Qu’est ce que j’ai dans ma p’tite tête?


Le vieux ouvre la fenêtre mais ne peut mettre son nez dehors, car la vitre est bloquée. Dispositif anti-suicide d’après-eux, ils veulent m’étouffer, m’enterrer vivant ! Il passe sa main dans l’interstice et sent l’air frais caresser sa peau. L’air est porteur de souvenirs.

Il se glisse dans ses cheveux d’enfant alors qu’il court à travers champs avec son frère, une grange en feu derrière eux. C’était un accident, ils n’étaient que des gamins, c’était la guerre. Puis ce fut l’air chaud de l’Algérie, une autre guerre. Il revoit le vent sur les dunes, l’essentiel invisible. Il se souvient de la terrible beauté du désert, qui l’a toujours fasciné. C’est un autre désert qu’il traverse aujourd’hui, bien plus aride. Saura-t-il en trouver la beauté ? L’air souffle sur les fondations de sa maison, sur la naissance de ses enfants. L’air effrite les châteaux de sable des plages de Belgique, et inlassablement il les rebâtit, pour le bonheur de ses petits-enfants. Mais ils ont grandi et le vent les a emportés loin de lui.
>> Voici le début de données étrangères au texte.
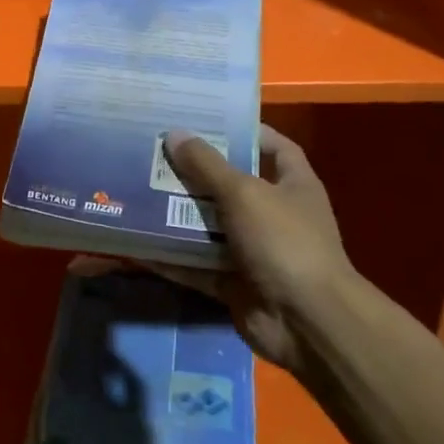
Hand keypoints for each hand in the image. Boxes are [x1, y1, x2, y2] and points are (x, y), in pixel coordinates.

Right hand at [155, 125, 356, 374]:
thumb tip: (174, 134)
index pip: (274, 147)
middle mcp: (275, 214)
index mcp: (293, 185)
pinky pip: (197, 264)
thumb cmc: (284, 241)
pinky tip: (139, 244)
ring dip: (178, 214)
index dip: (245, 132)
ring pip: (209, 226)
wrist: (306, 322)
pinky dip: (172, 257)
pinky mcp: (234, 283)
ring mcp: (254, 251)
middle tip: (156, 154)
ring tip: (138, 191)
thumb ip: (207, 165)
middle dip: (196, 173)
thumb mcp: (244, 193)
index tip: (206, 121)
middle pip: (231, 186)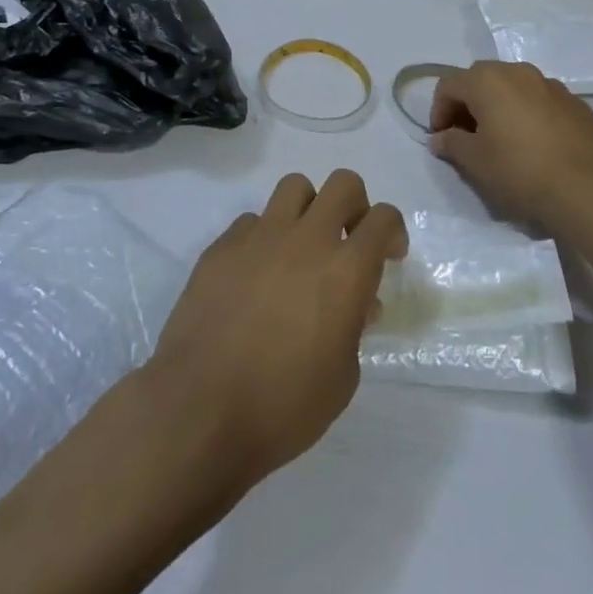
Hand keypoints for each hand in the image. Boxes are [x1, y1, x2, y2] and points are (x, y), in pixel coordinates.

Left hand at [144, 170, 407, 500]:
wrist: (199, 409)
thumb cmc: (283, 406)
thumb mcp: (342, 378)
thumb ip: (353, 328)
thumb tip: (354, 305)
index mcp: (346, 270)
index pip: (383, 219)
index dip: (392, 231)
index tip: (388, 256)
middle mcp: (307, 239)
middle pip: (343, 184)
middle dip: (355, 204)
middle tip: (348, 239)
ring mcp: (260, 236)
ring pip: (295, 187)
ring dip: (308, 209)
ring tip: (300, 247)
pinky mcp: (223, 245)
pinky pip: (252, 222)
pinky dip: (262, 239)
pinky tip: (254, 275)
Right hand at [428, 61, 592, 225]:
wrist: (587, 190)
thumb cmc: (520, 172)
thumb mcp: (475, 163)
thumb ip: (451, 144)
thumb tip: (440, 138)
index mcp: (488, 80)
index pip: (449, 84)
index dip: (438, 111)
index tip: (441, 139)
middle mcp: (518, 72)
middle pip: (481, 78)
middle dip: (468, 103)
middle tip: (467, 135)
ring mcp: (550, 84)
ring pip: (513, 86)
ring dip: (499, 105)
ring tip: (502, 139)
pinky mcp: (575, 102)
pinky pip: (540, 99)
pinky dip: (528, 112)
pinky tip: (534, 143)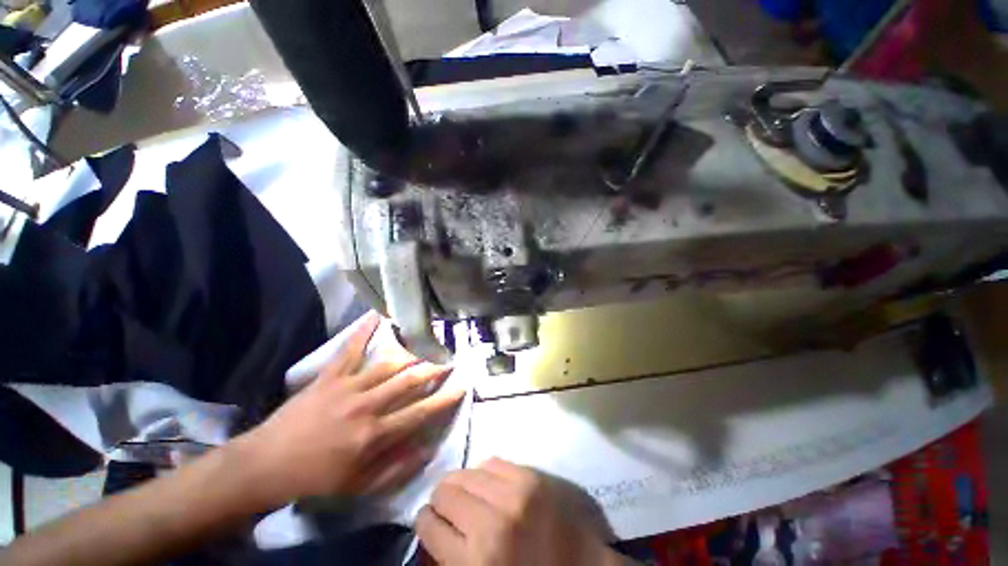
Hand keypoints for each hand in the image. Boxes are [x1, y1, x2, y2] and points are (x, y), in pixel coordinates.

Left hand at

– Qu’est-ce que j’ai dans ma p’tite tête... chantonne-t-il doucement.

Oui, l’air lui a apporté bien des choses. Mais aujourd’hui il n’y voit plus rien. L’obscurité règne. La souffrance de son corps fatigué l’aveugle. Il se sent abandonné des siens, irrémédiablement seul. Derrière sa fenêtre entrouverte, il regarde défiler les nuages, qui le recouvrent de nuit.

– A rêver comme ça le soir...

Tout là-haut, dans le désert du ciel, il croit apercevoir quelque chose. Il lui semble, il n’en est pas sûr, est-ce une éclaircie à la faveur de la Lune, ou les ailes déployées d’un oiseau ?

– D’un éternel jour de fête...

Cette fois il le voit, le trésor caché dans le désert. Enfin, il ressent l’air sur son visage qui efface ses rides, caresse ses souvenirs avec tendresse, et emporte sa dernière chanson.

– D’un grand ciel que j’voudrais voir.